Ecossais naturalisé américain, professeur d’économétrie à Bristol puis d’économie internationale à Princeton, Angus Deaton est une sommité reconnue dans le monde entier et bien vue dans le camp progressiste, qu’on opposait volontiers à Milton Friedmann. Prix Nobel en 2015 pour ses travaux sur la pauvreté, il prônait à la fois le libre-échange et l’immigration sans frein pour la réduire, et il fut en 2017 l’un des 25 lauréats du Prix Nobel à signer une tribune dans le Monde contre le programme de Marine Le Pen. Or il vient de virer sa cuti dans un message adressé au FMI : il condamne immigration et libre échange sans frein au nom de la défense des pauvres et de la réduction des inégalités.

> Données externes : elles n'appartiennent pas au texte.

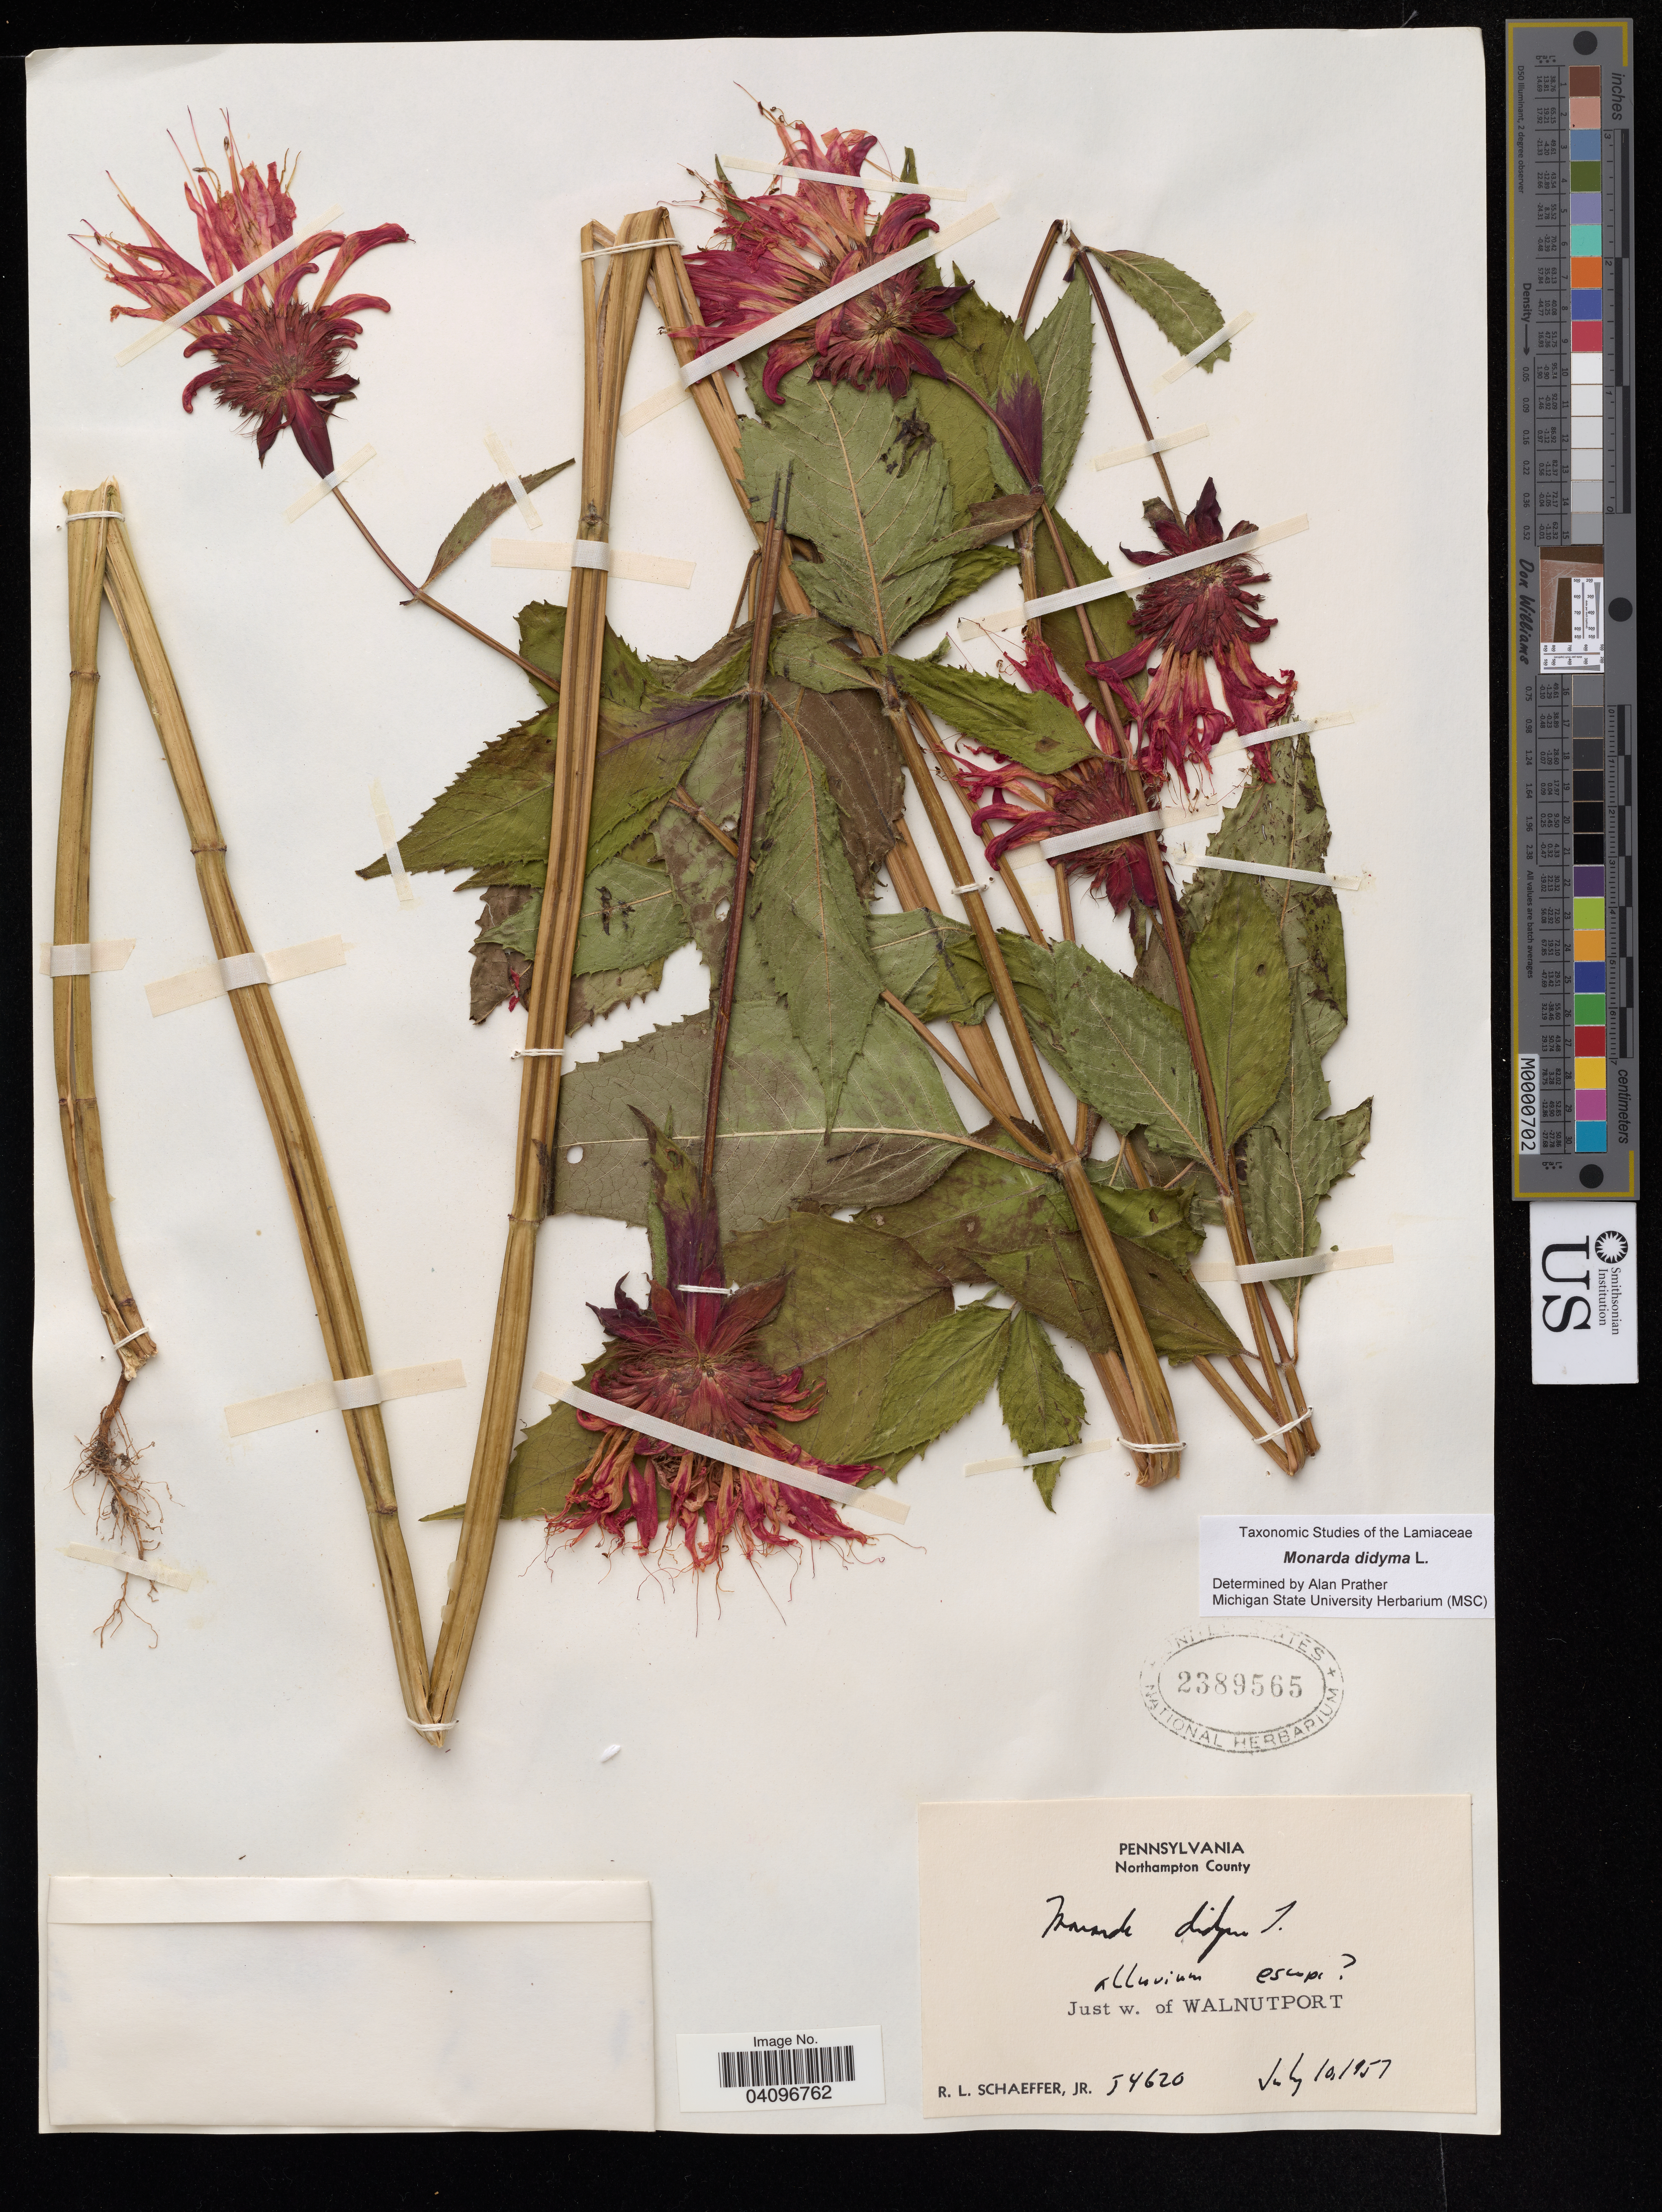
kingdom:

Le mea culpa d’un Nobel d’économie
Ce spécialiste de la micro-économie vient de s’apercevoir que les « migrations », particulièrement l’immigration, et le libre-échange non régulé entrainent pour les gens ordinaires d’énormes coûts non détectés. Il fait officiellement son mea culpa : « J’ai souscrit à ce qui est presque un consensus chez les économistes, à savoir que l’immigration en Amérique était une bonne chose. Mais une analyse à plus long terme sur un siècle et demi nous raconte une histoire différente. L’inégalité était forte quand l’Amérique était ouverte, beaucoup plus faible quand les frontières étaient fermées (à l’immigration), et a crû à nouveau après l’Immigration and Nationality Act de 1965, quand la proportion de gens nés à l’étranger est remontée vers ses niveaux du Gilded Age » (1865 – 1900).
Pour Deaton l’immigration lèse les pauvres
Poursuivant à propos du libre-échange, il écrit : « De même je ne défends plus l’idée que le mal qu’a fait la mondialisation aux travailleurs américains était un raisonnable prix à payer pour réduire la pauvreté globale, sous prétexte que les travailleurs en Amérique seraient dans une bien meilleure situation que le pauvre moyen dans le monde. (…) J’ai aussi sérieusement sous-estimé l’incidence de mes opinions morales sur mon analyse des ajustements à faire entre travailleurs nationaux et étrangers. Nous avons certainement un devoir d’aider ceux qui sont dans la détresse, mais nous avons des obligations en plus vis-à-vis de nos concitoyens. » C’est une profession de foi en la préférence nationale, ce qui est piquant pour quelqu’un qui a publiquement critiqué Marine Le Pen. Ce qui est encore plus piquant est qu’il se place d’un point de vue de gauche, opposée à la fois au libéralisme économique et à l’internationalisme mondialiste : un point de vue social et national, liant protection des frontières et défense des plus fragiles.
Quand le Nobel se demande à quoi sert l’économie
Il affirme ainsi le bénéfice que les plus pauvres, les Noirs en particulier, ont tiré de la limitation de l’immigration entre 1925 et les années 80 : « Il a aussi été relevé d’une manière plausible que la Grande Migration interne d’Afro-américains du sud rural vers les usines du nord n’aurait pas eu lieu si les industriels avaient eu la possibilité de choisir les migrants européens qu’ils préféraient. » En bon interventionniste réducteur d’inégalités, il cite Keynes, et pose que d’autres qualités que l’efficacité sont à prendre en compte dans l’économie. « L’accent que nous mettons sur les vertus des marchés libres et compétitifs, et sur le progrès technique exogène peut nous faire oublier l’importance qu’il y a à fixer prix et salaires, choisir la direction du progrès technique, ou influencer les politiques nécessaires à changer les règles du jeu. » Que l’on partage ou non ces opinions, on constatera que le pape de la micro-économie de distribution s’est enfin aperçu des dangers du laisser passer des biens et personnes : l’immigration et le libre échange à tout va ne sont plus son credo.